After Machu Picchu, we got on yet another bus (yay...) up to Puno, a town on the edge of Lake Titicaca (trying to hold it in, tryinggg...BAHAHAHAHAHAHAHAHA okay I couldn't do it, that name is just too good). While the lake itself was really cool, Puno did NOT make the list of my favorite places. There were multiple reasons for this other than it being plain and boring, but I won't go into that (except that when you offer someone a free cup of coffee, you should probably let them know that adding milk to it makes it full price; that would've been a useful little tidbit - especially when the coffee itself is squirted out of a Gatorade bottle).

Anyway, after a morning that went nothing like planned, we boarded a tour boat to Isla Los Uros, a set of man-made floating reed islands on the lake. The ancestry of the Uro people goes back before the Incans arrived in the region, and they speak a language called Aymara (but also Spanish). They make the islands themselves and somehow anchor them down so they don't keep floating all over the lake when it's windy. EVERYTHING is made of reeds - the islands, their boats, their houses and furniture, and the handicrafts that they sell. Most of the islands also have lookout towers (made of reeds, of course) but I'm not sure what they're supposed to be looking out for? Even if they saw something coming, what would they do.......? Interesante.

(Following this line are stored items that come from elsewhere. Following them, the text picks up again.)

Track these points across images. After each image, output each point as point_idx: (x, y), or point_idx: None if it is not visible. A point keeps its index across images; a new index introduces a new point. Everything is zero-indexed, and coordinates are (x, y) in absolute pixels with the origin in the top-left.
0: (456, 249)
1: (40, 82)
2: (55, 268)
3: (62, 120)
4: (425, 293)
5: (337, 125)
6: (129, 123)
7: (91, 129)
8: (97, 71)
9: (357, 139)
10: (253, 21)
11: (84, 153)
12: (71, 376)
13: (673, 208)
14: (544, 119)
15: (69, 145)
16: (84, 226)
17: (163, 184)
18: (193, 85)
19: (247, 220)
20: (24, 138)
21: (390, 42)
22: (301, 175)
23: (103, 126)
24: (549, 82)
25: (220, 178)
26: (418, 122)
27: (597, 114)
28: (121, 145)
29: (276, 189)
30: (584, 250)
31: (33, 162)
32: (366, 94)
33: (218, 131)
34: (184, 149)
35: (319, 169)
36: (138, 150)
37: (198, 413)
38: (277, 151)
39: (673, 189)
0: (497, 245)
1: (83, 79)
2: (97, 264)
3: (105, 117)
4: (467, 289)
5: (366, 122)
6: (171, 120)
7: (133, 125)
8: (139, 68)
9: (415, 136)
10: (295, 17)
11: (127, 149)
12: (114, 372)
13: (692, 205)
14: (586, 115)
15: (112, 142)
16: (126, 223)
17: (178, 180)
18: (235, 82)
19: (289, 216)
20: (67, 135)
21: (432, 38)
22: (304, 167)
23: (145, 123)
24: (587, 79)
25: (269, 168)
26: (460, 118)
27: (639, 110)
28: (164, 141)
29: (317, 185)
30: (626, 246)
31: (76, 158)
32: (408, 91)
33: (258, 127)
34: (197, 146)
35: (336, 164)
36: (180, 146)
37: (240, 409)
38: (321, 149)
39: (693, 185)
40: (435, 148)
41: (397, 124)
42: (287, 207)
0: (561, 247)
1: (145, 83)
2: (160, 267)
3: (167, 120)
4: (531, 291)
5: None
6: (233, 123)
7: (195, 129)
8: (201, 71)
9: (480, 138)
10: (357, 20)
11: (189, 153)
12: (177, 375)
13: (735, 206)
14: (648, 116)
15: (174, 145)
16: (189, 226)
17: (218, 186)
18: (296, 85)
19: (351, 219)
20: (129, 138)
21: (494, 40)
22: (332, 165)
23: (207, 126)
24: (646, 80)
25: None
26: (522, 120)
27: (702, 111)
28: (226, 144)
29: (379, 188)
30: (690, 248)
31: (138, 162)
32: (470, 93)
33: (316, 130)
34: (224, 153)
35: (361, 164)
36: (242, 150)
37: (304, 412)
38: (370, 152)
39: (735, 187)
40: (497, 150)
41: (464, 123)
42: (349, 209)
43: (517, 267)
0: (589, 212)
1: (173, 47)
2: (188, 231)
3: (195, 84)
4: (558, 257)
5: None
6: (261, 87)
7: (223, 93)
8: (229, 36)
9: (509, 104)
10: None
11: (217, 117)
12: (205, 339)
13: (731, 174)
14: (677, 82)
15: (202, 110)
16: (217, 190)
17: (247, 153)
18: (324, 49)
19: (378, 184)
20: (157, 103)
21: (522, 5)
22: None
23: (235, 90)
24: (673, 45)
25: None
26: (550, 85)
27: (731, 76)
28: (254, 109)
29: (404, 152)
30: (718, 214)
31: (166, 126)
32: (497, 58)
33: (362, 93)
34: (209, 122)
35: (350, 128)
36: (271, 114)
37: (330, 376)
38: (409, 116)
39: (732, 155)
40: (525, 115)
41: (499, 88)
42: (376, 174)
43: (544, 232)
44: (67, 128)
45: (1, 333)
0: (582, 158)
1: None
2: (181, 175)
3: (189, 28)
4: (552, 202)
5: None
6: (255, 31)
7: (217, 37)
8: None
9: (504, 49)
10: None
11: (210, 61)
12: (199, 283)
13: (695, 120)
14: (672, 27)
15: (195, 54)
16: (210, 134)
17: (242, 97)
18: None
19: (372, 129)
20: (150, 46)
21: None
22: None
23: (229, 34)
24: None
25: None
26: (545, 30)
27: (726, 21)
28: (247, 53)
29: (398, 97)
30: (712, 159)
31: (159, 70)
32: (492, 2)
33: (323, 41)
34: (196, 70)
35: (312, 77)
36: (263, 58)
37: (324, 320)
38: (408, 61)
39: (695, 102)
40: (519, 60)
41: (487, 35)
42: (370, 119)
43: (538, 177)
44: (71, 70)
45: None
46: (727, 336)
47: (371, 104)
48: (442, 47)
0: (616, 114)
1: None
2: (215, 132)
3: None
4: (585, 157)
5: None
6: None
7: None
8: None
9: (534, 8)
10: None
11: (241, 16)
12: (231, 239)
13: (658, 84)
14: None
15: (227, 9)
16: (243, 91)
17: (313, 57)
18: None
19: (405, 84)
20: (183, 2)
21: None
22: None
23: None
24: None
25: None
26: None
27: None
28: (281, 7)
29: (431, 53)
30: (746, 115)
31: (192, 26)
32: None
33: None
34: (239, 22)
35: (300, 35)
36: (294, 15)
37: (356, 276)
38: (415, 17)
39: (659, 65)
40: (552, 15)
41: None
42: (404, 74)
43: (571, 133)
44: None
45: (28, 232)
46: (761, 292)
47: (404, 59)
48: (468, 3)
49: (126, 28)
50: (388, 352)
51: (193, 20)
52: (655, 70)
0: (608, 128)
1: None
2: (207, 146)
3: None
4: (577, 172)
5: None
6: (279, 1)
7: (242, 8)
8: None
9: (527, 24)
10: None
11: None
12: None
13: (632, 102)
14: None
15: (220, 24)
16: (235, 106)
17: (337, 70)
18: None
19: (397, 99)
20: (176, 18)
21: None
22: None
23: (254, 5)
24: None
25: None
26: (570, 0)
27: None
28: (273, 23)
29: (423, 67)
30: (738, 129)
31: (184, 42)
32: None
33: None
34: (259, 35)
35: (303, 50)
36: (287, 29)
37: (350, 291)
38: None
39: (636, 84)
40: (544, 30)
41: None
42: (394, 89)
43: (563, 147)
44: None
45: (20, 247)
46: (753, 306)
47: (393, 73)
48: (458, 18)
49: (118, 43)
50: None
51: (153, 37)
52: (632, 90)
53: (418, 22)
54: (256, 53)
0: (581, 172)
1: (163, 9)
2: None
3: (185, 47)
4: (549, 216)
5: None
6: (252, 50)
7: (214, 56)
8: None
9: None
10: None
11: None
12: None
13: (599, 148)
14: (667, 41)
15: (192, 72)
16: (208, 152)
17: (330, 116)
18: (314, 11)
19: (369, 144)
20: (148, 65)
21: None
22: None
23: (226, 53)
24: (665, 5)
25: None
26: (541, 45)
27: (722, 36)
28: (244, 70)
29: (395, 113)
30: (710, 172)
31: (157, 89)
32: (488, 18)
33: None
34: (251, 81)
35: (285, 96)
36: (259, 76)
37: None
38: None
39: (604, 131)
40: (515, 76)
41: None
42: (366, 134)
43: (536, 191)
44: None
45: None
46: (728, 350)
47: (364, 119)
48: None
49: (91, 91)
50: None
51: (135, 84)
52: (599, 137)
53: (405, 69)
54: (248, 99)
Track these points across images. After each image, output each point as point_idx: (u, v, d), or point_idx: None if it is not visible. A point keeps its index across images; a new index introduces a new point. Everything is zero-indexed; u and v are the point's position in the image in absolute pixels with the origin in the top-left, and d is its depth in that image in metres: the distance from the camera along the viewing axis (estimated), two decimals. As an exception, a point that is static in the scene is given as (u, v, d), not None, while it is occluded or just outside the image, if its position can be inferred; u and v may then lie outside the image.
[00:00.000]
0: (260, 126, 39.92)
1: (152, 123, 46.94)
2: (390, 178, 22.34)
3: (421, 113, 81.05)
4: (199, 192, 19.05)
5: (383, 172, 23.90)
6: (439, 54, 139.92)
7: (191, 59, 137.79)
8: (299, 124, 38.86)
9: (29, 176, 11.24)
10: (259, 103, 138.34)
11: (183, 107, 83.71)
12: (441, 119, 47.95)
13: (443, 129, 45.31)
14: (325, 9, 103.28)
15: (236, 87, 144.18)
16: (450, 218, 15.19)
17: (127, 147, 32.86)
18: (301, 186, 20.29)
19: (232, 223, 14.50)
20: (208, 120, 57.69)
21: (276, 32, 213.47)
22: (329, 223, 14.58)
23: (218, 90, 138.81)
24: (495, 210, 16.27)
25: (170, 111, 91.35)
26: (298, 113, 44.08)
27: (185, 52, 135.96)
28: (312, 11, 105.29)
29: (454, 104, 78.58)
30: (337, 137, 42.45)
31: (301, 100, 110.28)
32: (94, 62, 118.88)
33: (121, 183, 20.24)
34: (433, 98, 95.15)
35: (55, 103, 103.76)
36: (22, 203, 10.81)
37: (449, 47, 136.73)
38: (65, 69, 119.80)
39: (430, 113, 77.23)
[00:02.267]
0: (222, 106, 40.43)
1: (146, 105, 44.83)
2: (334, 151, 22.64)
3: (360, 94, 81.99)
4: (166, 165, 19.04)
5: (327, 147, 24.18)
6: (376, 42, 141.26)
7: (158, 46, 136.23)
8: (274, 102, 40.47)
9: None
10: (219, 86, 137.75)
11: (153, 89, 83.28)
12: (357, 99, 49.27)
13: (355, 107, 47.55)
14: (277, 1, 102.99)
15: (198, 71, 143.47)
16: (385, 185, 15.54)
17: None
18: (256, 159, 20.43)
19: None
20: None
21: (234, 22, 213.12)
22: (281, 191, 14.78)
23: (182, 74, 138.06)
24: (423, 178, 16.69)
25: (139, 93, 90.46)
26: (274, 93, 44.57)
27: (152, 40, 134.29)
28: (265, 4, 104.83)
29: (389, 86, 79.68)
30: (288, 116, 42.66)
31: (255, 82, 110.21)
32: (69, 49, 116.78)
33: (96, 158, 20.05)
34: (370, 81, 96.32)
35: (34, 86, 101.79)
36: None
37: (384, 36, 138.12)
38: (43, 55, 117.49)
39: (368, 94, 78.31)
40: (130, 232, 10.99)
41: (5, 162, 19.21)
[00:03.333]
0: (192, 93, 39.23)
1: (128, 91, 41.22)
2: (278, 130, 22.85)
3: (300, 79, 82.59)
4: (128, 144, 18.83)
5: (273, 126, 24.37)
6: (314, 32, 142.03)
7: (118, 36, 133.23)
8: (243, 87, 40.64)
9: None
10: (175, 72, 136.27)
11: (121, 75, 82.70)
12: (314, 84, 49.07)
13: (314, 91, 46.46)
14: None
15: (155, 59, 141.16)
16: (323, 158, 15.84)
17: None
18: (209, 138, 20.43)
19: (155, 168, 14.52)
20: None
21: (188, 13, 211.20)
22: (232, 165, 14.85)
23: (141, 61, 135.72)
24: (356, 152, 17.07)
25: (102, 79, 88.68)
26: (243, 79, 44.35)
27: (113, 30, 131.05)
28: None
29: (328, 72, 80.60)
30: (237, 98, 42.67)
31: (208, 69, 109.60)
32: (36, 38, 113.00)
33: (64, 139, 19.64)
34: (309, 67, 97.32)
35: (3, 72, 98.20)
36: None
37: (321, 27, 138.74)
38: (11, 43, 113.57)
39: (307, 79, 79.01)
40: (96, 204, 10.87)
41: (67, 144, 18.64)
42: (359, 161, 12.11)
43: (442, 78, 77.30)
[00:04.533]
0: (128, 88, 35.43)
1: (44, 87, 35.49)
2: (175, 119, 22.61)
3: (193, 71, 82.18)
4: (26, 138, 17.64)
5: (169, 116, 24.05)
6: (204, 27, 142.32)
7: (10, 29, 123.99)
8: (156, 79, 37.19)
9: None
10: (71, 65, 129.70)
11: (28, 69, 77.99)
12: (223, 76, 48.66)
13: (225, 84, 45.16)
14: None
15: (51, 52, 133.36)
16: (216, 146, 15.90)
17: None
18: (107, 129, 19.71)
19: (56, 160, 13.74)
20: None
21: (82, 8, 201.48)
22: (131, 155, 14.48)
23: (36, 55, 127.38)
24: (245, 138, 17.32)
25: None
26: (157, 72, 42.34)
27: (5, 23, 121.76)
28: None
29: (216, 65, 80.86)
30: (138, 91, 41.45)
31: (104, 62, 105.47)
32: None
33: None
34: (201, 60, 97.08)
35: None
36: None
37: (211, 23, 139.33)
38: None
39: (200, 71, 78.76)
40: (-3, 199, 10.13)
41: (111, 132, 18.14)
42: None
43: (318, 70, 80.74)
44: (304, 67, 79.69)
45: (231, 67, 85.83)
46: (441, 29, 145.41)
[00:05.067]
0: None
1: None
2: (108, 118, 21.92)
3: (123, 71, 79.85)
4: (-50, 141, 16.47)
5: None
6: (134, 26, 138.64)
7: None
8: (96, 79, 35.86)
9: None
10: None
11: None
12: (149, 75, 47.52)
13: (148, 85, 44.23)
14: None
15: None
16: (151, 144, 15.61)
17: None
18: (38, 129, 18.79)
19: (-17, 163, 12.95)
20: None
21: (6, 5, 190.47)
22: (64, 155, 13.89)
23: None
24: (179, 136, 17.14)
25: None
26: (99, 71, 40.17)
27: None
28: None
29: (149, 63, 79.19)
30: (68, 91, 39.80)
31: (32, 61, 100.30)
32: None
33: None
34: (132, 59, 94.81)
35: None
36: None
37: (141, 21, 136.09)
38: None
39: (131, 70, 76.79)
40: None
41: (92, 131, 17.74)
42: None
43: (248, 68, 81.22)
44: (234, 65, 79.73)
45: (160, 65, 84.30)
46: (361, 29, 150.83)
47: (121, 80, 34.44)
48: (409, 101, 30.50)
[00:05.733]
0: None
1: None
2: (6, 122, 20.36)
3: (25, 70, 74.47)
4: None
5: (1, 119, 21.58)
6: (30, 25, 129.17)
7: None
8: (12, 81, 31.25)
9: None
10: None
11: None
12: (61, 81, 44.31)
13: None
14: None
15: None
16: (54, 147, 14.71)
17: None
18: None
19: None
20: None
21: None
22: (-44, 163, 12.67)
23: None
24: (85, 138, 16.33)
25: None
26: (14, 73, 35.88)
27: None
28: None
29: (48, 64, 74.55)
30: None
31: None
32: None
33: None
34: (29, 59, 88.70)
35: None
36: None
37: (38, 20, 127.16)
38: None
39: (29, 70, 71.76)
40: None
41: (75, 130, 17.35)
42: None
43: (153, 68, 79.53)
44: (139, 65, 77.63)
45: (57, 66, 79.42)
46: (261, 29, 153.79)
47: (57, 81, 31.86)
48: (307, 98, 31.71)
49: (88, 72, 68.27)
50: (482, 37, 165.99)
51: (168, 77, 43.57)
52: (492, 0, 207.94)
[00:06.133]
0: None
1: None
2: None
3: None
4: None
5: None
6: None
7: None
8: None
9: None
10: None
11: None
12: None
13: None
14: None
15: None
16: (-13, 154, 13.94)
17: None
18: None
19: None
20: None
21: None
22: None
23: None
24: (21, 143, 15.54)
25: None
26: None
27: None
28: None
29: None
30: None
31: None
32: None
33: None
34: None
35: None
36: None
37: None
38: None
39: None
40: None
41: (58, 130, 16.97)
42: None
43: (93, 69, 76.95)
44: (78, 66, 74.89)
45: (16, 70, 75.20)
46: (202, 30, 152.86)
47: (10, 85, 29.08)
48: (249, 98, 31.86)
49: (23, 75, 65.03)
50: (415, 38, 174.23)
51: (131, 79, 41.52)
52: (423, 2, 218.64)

On the island, we listened to a joint presentation by our tour guide and the island's headman, who explained their customs and demonstrated how they make the islands. After that, the people on the island (there are about 6-8 families on most of them) invited us into their huts and talked to us, and then asked us what we wanted to buy, those tricksters!!! But besides that, going to Isla Los Uros was an amazing experience, and I loved being able to visit with people who's culture was so unbelievably different than mine. Plus now I can say I've been on the highest navigable lake in the world!


Being welcomed onto the island.
The harbor. Peruvian and Bolivian flags.








Isla Los Uros!






Random side note: our friend at the bus station in Tacna thought he was so funny when he told us that Titi was the Peruvian side and Caca was the Bolivian side. Until we explained why Titi wasn't much better.

That's it for Peru! Other than the 50-hour journey back to Santiago...I had such an amazing trip (made more amazing by the fact that Peru actually has spicy food). I WANNA GO BACKKK.